Food In Canada

Who’s Who 2023: Mark Rinker, co-owner, Arva Flour Mills

By Jack Kazmierski   

Food In Canada Grain & Oilseed Milling Arva Flour Mills Editor pick Ontario

Mark Rinker and wife Joelle breathe life into a 204-year-old mill


Mark Rinker and his wife Joelle are co-owners of Arva Flour Mills, located in the community of Arva, just north of London, Ont. They bought the business in October 2021, with absolutely no prior industry experience.

Rinker, however, has a personal connection with the mill. “My dad had a business right across the highway from the mill,” he explains. “I knew that the mill had a unique history. In fact, we’re the oldest water-powered flour mill in North America, and we’re Canada’s oldest continuously operated flour mill. We’re Canada’s sixth oldest business, and we’ve been in continuous operation for over 204 years.”

Prior to buying the mill, Rinker worked in management and sales in the pharmacy industry for the better part of 35 years. However, when the pharmacy automation company Rinker was working for was sold, he decided to turn the page and start a new chapter in his life. 

“I retired from the company, and then eight days later this mill popped up for sale,” he adds.

Rinker says that his more than 35 years of experience in sales is helping him with his new venture. 

“Whether you’re selling a bag of flour, cereal, or a piece of diagnostic equipment, it’s all the same,” he says. “Although I never sold anything food-related, I figured I had the skillset that would transfer over and allow me to succeed.”

Challenges

Although Rinker says he was right about having transferable skills, he admits that things haven’t gone as smoothly as he had initially hoped. 

“Soon after we took over the business, war broke out in Ukraine. Since we buy our flour on the spot market, the price of grain doubled for us overnight,” he adds. “We had to eat some of those costs. We couldn’t pass them on. We’re competing with national brands that buy on the futures market and their prices were locked in.”

That challenge, however, proved to benefit Rinker since it forced him to develop new products. “We started thinking about how we could make the flour work harder for us,” he explains. “So, rather than just putting it in bags, we started to use our flour to make different types of dry mixes, and they ended up selling extremely well.” 

Red River Cereal

Eight months after purchasing Arva Flour Mills, Rinker purchased Red River Cereal. “This iconic hot cereal was invented in Winnipeg in 1924, but had been discontinued,” Rinker says. “I could clearly see a fit for a nearly one-century-old brand to come home to a two-century-old mill. So we contacted Smuckers Canada who owned the brand, and we came to an agreement that made sense for both sides.”

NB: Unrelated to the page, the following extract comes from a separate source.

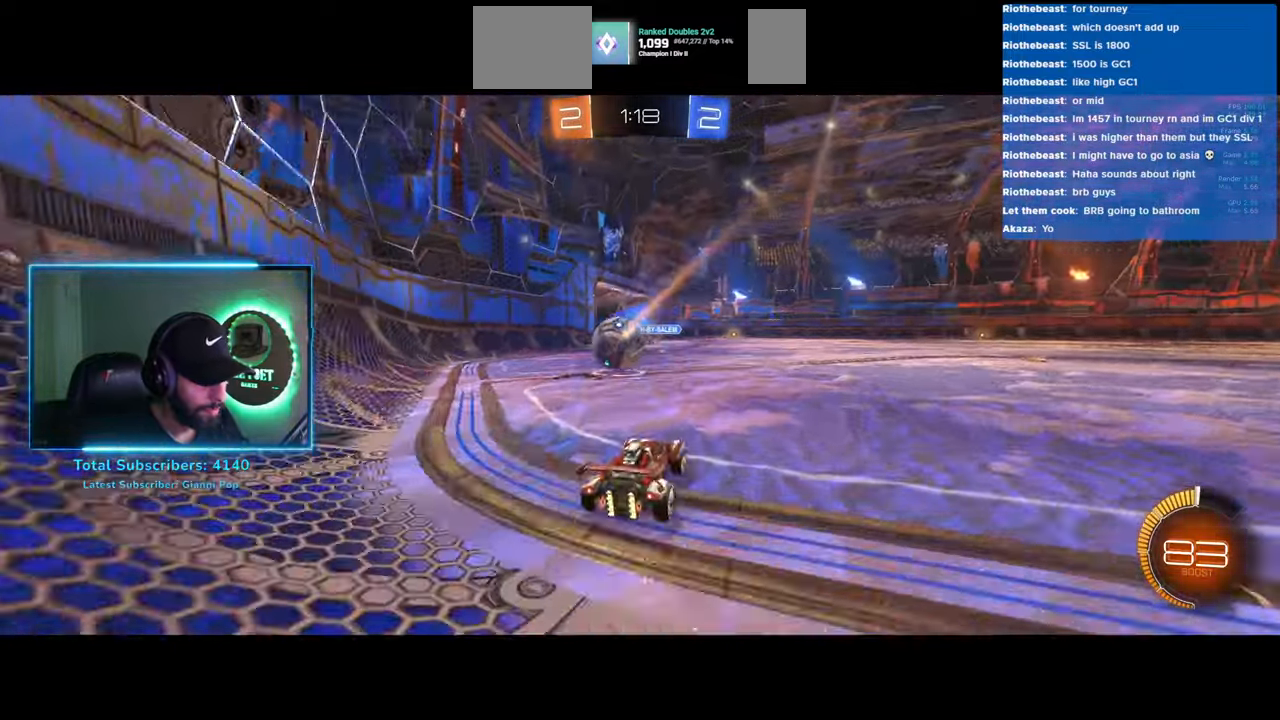
{"keys": ["w"], "mouse": [], "events": []}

Despite some setbacks and challenges, Rinker says that when he looks at his five-year plan, he’s right where he thought he would be two years in. Having developed a host of new products (including a new gluten-free flour), and having resurrected the Red River Cereal brand, Rinker says he is now focused on production and distribution.

When it comes to hitting our targets for our five-year plan,” he says, “that’s going to require a combination of growing our products under the Arva Flour brand and under the Red River Cereal brand, while also increasing the distribution points for both. I’m confident we’re well on our way to achieving our goals.”